12 de ago. de 2014

Funk com sotaque britânico

Sempre a garimpar as sonoridades mundo afora, o Cantos e Cantigas captou ondas funkeadas intensas que vinham de um lugar, aparentemente, distante das regiões de onde surgem os grooves mais respeitados do mundo e de todos os tempos. Assim, chegamos ao Ian Carr's Nucleus, projeto deste músico escocês radicado na terra da rainha. Fazendo uma mistura encorpada de jazz e rock, desde o início da década de 1970, o trabalho rendeu obras surpreendentes dentro da cena fusion, mas longe de classificações precipitadas.

Entre as pérolas desta iniciativa, está o álbum Roots, de 1973, lançado pelo selo Vertigo. Abaixo, compartilhamos "Capricorn", a segunda faixa do lado B do disco, que traz um diálogo impressionante entre o trompetista Ian Carr e o saxofonista Brian Smith, sem falar da presença marcante da cozinha hipnótica emanada por Roger Sutton (baixo) e Clive Thacker (bateria). Interessante como a canção vai ganhando forma até preencher todos os espaços sônicos possíveis. Para surpresa de muitos conterrâneos, o brasileiro Aureo de Souza garante aquela malemolência tropical ao usar os elementos percussivos no momento certo.

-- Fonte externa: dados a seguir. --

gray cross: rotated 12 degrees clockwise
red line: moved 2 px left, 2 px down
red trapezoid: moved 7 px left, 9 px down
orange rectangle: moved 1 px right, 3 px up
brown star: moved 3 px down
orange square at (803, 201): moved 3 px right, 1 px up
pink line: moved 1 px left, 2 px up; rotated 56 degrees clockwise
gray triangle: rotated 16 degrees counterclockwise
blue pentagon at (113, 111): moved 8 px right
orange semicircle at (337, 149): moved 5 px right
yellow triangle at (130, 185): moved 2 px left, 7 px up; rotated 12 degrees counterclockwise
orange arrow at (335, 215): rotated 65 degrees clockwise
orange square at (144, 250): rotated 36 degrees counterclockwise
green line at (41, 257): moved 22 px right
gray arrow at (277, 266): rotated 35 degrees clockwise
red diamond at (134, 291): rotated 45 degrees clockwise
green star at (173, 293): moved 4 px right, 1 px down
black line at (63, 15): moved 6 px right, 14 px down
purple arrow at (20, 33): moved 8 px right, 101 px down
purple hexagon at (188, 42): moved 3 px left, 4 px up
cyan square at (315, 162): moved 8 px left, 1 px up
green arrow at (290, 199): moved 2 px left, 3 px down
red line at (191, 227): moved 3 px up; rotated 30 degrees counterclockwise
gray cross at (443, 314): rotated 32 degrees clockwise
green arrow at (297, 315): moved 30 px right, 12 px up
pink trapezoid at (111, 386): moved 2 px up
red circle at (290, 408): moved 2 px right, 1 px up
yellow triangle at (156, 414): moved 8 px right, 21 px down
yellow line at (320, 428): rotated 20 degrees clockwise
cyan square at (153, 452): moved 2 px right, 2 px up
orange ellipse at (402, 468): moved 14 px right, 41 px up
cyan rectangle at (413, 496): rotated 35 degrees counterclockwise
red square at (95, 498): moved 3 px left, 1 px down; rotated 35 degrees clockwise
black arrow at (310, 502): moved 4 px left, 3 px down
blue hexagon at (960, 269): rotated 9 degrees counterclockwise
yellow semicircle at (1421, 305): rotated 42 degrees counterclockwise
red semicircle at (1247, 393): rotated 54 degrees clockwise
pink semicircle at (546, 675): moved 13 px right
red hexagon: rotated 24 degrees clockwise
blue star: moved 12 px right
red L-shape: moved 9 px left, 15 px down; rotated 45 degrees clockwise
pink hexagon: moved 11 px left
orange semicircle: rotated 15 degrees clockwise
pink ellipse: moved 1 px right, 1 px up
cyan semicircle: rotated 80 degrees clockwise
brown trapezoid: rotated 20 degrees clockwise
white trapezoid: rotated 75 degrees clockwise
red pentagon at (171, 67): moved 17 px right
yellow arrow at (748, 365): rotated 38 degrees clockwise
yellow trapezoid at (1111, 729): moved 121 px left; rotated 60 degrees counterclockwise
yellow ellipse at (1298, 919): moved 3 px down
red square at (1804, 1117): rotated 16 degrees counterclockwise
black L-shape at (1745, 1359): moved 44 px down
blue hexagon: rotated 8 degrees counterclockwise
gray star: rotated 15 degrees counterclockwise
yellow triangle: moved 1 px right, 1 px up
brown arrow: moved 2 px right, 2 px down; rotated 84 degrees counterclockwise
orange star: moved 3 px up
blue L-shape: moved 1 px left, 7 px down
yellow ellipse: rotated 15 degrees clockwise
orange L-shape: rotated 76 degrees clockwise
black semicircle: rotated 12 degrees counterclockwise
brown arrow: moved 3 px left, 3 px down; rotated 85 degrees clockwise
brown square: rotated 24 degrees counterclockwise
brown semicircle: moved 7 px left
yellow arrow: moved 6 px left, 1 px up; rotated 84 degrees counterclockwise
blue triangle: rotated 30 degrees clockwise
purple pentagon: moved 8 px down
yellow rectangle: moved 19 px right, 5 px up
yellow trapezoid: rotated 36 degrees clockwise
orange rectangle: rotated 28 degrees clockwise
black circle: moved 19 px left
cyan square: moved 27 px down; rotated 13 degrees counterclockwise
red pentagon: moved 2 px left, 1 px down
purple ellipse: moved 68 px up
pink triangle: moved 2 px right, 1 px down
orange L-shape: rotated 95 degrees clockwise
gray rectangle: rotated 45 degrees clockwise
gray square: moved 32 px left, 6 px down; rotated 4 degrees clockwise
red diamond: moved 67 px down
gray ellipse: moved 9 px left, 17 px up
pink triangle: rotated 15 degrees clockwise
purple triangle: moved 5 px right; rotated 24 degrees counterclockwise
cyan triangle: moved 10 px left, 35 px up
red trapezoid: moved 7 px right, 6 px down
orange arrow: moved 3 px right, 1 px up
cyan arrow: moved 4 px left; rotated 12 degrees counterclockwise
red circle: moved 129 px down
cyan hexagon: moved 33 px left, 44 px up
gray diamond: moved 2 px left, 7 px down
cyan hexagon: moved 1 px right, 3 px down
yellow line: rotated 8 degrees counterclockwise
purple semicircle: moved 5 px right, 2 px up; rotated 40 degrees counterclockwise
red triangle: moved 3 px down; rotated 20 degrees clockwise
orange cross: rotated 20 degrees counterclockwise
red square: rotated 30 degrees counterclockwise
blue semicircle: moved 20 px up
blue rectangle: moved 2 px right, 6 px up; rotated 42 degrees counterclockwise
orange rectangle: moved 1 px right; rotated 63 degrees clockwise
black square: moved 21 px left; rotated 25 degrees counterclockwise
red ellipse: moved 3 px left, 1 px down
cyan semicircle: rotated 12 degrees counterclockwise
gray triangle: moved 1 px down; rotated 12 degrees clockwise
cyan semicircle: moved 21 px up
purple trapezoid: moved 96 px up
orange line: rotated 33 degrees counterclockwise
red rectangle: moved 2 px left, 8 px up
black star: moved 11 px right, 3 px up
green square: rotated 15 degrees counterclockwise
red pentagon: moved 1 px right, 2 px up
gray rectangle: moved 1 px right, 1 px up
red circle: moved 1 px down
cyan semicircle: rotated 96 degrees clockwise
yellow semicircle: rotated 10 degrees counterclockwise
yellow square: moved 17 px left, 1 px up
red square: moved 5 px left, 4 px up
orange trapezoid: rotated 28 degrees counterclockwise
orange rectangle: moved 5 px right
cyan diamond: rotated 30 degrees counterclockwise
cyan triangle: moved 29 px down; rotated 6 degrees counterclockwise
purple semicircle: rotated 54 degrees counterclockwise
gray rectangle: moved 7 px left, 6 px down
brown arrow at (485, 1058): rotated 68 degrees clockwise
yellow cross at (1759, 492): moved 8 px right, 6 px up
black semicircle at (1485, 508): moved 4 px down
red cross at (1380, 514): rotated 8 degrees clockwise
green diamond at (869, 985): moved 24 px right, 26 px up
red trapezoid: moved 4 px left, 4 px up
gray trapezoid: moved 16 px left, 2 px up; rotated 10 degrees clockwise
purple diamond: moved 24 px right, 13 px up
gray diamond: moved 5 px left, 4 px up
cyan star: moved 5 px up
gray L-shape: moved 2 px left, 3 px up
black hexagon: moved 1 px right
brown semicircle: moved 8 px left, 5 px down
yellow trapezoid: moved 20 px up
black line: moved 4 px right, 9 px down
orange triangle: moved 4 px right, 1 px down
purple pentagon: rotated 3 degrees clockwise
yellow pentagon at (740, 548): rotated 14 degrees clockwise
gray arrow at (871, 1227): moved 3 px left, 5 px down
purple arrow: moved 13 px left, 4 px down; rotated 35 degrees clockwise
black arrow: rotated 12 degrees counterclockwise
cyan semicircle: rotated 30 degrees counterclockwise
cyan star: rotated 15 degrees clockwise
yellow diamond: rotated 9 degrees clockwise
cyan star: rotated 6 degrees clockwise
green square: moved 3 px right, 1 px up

P.S.: desculpe-nos pelos pulos no meio da faixa.


4 de ago. de 2014

Dualidade sonora

Em setembro de 2004, junto com a chegada da primavera, a capital paulista foi iluminada por este encontro entre o gambiano Foday Musa Suso e o norte-americano Jack DeJohnette. A soma dos sons vindos do kora, instrumento criado a partir da harpa, e da bateria nos faz viajar pelo mundo de forma imaginária sem precisar saber qualquer idioma, transcendendo qualquer fronteira ou limite imposto pelo homem. Mais um exemplo de como a música gera uma força agregadora incalculável, que dispensa as formalidades, acordos diplomáticos ou interpretes. O Cantos e Cantigas compartilha parte dessa geografia sonora neste vídeo captado pela TV Cultura.

25 de jul. de 2014

Fash rap nacional

Em tempos em que o "três em um" da família era surrupiado para soltar as bases ou fazer schratches dos raros discos importados (em meio aos LPs de trilhas sonoras novelísticas ou infantis), o rap nacional dava os seus primeiros passos em nossas terras. Feito na unha e com muita disposição, grupos e rappers como Código 13Comando DMC, DMNNdee Naldinho, Pepeu, Sampa Crew, Os Metralhas e Thaíde & DJ Hum abriam os caminhos do ritmo e poesia no Brasil. Neste áudio especial publicado pelo DJ Dog no SoundCloud, é possível conhecer e vivenciar este período impulsionado pelo lançamento histórico da coletânea Hip-Hop Cultura de Rua, produzida pelo André Jung e Nasi, em 1988.